President Donald Trump SCOTUS

Source: The Washington Post / Getty

Here are five things to know about Gorsuch:

1.He fought against the Obamacare contraception requirement

Perhaps best known, Gorsuch sided with supporters of religious freedom rights in the legal battles of Hobby Lobby and the Little Sisters of the Poor against the requirement for contraception coverage in the Affordable Care Act.

2. Assisted suicide

Gorsuch wrote a book titled The Future of Assisted Suicide and Euthanasia, in which he argues against assisted suicide laws. According to the Washington Post, in the book he calls for a legal system that would permit terminally ill patients to decline treatment, while banning intentional killing.

The nominee’s philosophy is based in his moral belief that “all human beings are intrinsically valuable,” The Post said.

3. Federal regulations

One of the reasons conservatives back Gorsuch’s nomination is that he questions longstanding legal precedent that they believe grants government too much regulatory power, according to Politico.

His opinion in an immigration case in August 2016 pleased the right. He argued that judges—not federal agencies—should interpret ambiguous laws.

4. Using courts for liberal causes

In a 2005 article published by the National Review, Gorsuch supports the argument that liberals are “addicted to the courtroom” for social change on issues like same-sex marriage. Instead, they should focus on passing legislation and ballot initiatives.

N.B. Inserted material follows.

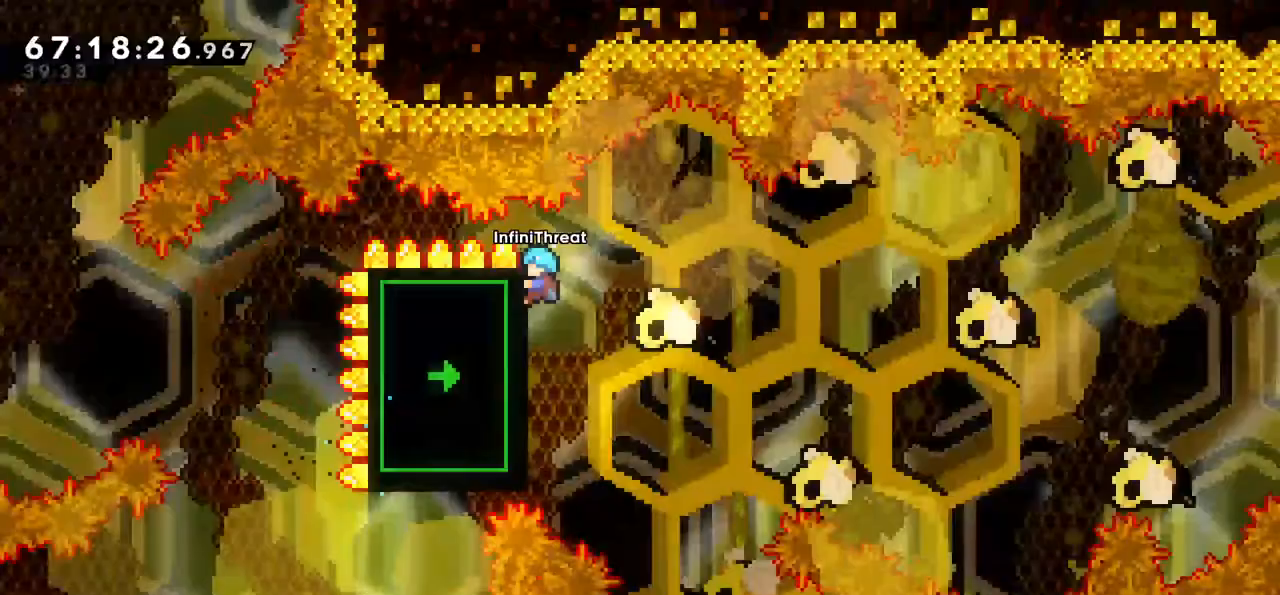
{"keys": ["down", "grab"], "events": [[383, "down", "down"]]}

“This overweening addiction to the courtroom as the place to debate social policy is bad for the country and bad for the judiciary,” he wrote.

5. Corporations

The Alliance for Justice, an association of progressive organizations, calls the Supreme Court nominee “a friend of big business.” Among several examples, the association points to a working paper for the Washington Legal Foundation in which Gorsuch calls on lawmakers and judges to make securities fraud class actions more difficult to achieve. That move would harm workers and consumers, the alliance stated.

6. Family roots in government

The judge’s mother, Anne Burford Gorsuch, oversaw the Environmental Protection Agency during Ronald Reagan’s first term. She was pressured to step down over allegations of mismanaging a $1.6 billion toxic waste cleanup program and a pending criminal investigation.

7. Obama connection

Gorsuch attended Harvard Law with former President Barack Obama.